Halloween or Hallowe'en, also known as All Hallows' Eve, is a yearly celebration observed in a number of countries on October 31, the eve of the Western Christian feast of All Hallows and the day initiating the triduum of Hallowmas.
According to many scholars, All Hallows' Eve is a Christianised feast originally influenced by western European harvest festivals, and festivals of the dead with possible pagan roots, particularly the Celtic Samhain.
Typical festive Halloween activities (internationally) include trick-or-treating, attending costume parties, carving pumpkins into jack-o'-lanterns, lighting bonfires, apple bobbing, visiting haunted attractions, playing pranks, telling scary stories, and watching horror films.

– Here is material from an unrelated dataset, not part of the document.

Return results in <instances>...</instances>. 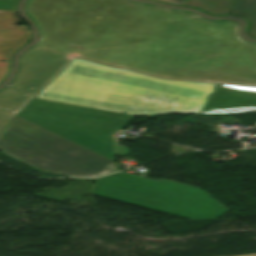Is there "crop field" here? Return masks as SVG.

In fact, I took part in the celebrations last year and dressed up as a Psychotic Nurse and went trick-or-treating with a bunch of friends. Popular go-to places would be Holland Village and Bukit Timah, where the residents are extremely generous with their candy as compared to areas like Bedok and Hougang where the hype for Halloween is literally non-existent.
A festival more for children and teenagers, while it sheds light on Westernization, I welcome its entrance as it gives Singaporeans one more festival to celebrate!
We saw quite a number of houses that were adorned with cobwebs and skeletons. The people we met were also really nice and warm. There was this particular house that gave us a lot of sweets because they were about to go to sleep. We met a couple of trick or treaters there too but since it was pretty late, most of the houses were fast asleep. Apparently, many children were there trick or treating at 6pm so if you want to go trick or treating this year, you should do it earlier and not at 9pm.
These days, Halloween is celebrated much more especially since Resorts World Sentosa organises the USS Halloween Horror Night. I've not been to one because I think I might pee my pants but from what I've heard thus far, it's pretty good. I hope that one day, Singaporeans will embrace Halloween more as a "fun holiday" where you get to dress up instead and maybe we can go trick or treating at HDB flats.
Many also jump onto the bandwagon in hopes of being part of the mainstream that treat it as a festive occasion, where their kids' worst nightmares come to life. I don't find anything worth celebrating in this event, there is nothing other than a mish-mash of hopeful carnival freaks and some disrespecting individuals.
The spiritual world isn't one to be dabbled with, especially not with one that deals with the not so kind spirits of the earth.
My personal take on it is that it is one of the festivals that Singapore more vibrant and "happening" as there will be more entertainment options during the season. Friends gather around to watch horror movies, visit eerily decorated attractions, hit a club in a Halloween costume, go for a walk or two in a cemetery. And the best part is, you don't have to keep your guard up on the way home because the day itself has no supernatural significance involved.
The biggest Halloween event in Singapore might be that of Universal Studios Singapore (USS) Halloween Horror Night. Tickets might be a tad too expensive but be sure to catch the non-peak period to save some money! Another huge even would be Sentosa Spooktacular - probably just about as costly. Both are equally horrifying, tickets are definitely worth the scare you will be getting!
If you are looking for a slightly cheaper event, you can try out our local community centre at Boon Lay's very own 5km horror run. You will have to escape and run through obstacles of ghosts, ending with a horror movie screening at midnight! Tickets cost about just $20 (more than half that of Sentosa's) and it is on a much smaller-scale. You probably won't be THAT terrified, but definitely still worth a try!